Но Десятков и говорить-то серьезно не захотел.

— Пока ноги носят меня по земле, ни о какой пенсии не может быть и речи.

Как ни просила его Марфа Петровна, муж стоял на своем

Обо всем этом Марфа Петровна передала Проханову. Тот огорченно развел руками.

— Бог ему судья, матушка.

Проханов был спокоен внешне, но это дорого ему далось. Нервы его, наверное, долго не выдержат такого напряжения, тем более, что у настоятеля были и другие серьезные неприятности. Они оказались гораздо серьезнее, чем он предполагал.

По району распространился слух о том, что в селе Плоском найдена «святая» икона. Проханов сделал вид, что удивлен, хотя сам был повинен во всей этой истории.

Дело обстояло так. Копаясь как-то в церковном дворе, он обнаружил старую-престарую икону, полузасыпанную землей. Доска отсырела, набухла, но краски хорошо сохранились.

Он хотел уже бросить ее на полку, но раздумал. В голову пришла блестящая идея. Проханов вспомнил, как Авдотья Тераскина, давнишняя его приятельница еще со времен оккупации, как-то рассказывала, что до революции в их селе объявили «святым» колодец, в котором нашли древнюю икону. К нему началось паломничество, священник стал продавать «святую» воду, «исцеляющую» болезни.
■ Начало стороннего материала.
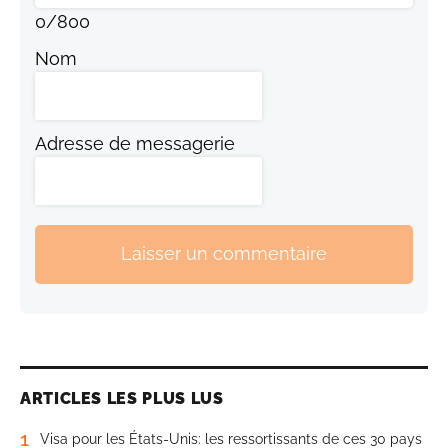
0
/
800
Nom
Adresse de messagerie
Laisser un commentaire
ARTICLES LES PLUS LUS
1
Visa pour les États-Unis: les ressortissants de ces 30 pays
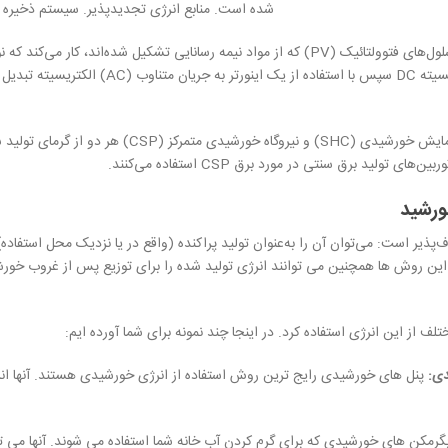
شده است. منابع انرژی تجدیدپذیر. سیستم ذخیره ا
تبدیل می‌کند. این الکتریسیته DC سپس ب
کاربردهای گرمایش و سرمایش خورشیدی (SHC)
ورشید
پذیر است: می‌توان آن را به‌عنوان تولید پراکنده (واقع در یا نزدیک محل استفاده)
ن روش ها همچنین می توانند انرژی تولید شده را برای توزیع پس از غروب خورشی
 از این انرژی استفاده کرد. در اینجا چند نمونه برای شما آورده ایم:
پنل های خورشیدی رایج ترین روش استفاده از انرژی خورشیدی هستند. آنها انرژ
گرمکن های خورشیدی که برای گرم کردن آب خانه شما استفاده می شوند. آنها می تو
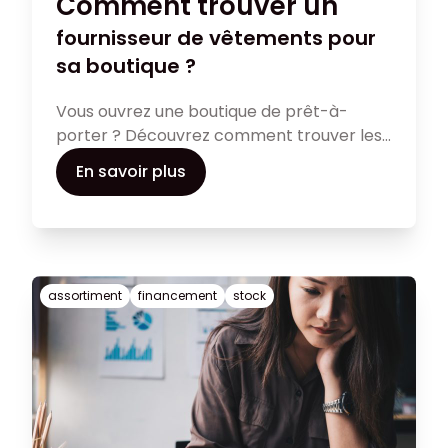
Comment trouver un
fournisseur de vêtements pour
sa boutique ?
Vous ouvrez une boutique de prêt-à-
porter ? Découvrez comment trouver les
fournisseurs de vêtements adaptés à
En savoir plus
votre commerce.
assortiment
financement
stock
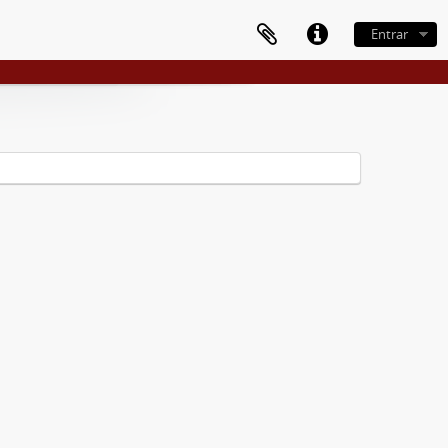
Entrar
Шум достиг губернского города. Оттуда пожаловал сам архиерей со свитой. Дело приняло широкий размах. Продавать стали не только воду, но и свечи, разные сувениры, даже мыло, на обертках которых красовались картинки с видом колодца.

После революции слава «сзятого» колодца потускнела. Махинацию разоблачили, колодец оказался самым обыкновенным, и шум прекратился.

А почему бы сейчас не воспользоваться этой легендой и не возобновить утраченную славу колодца? Надо немедленно послать за Тераскиной и потолковать с нею, чтобы определила к месту эту икону и дала ход выгодному делу.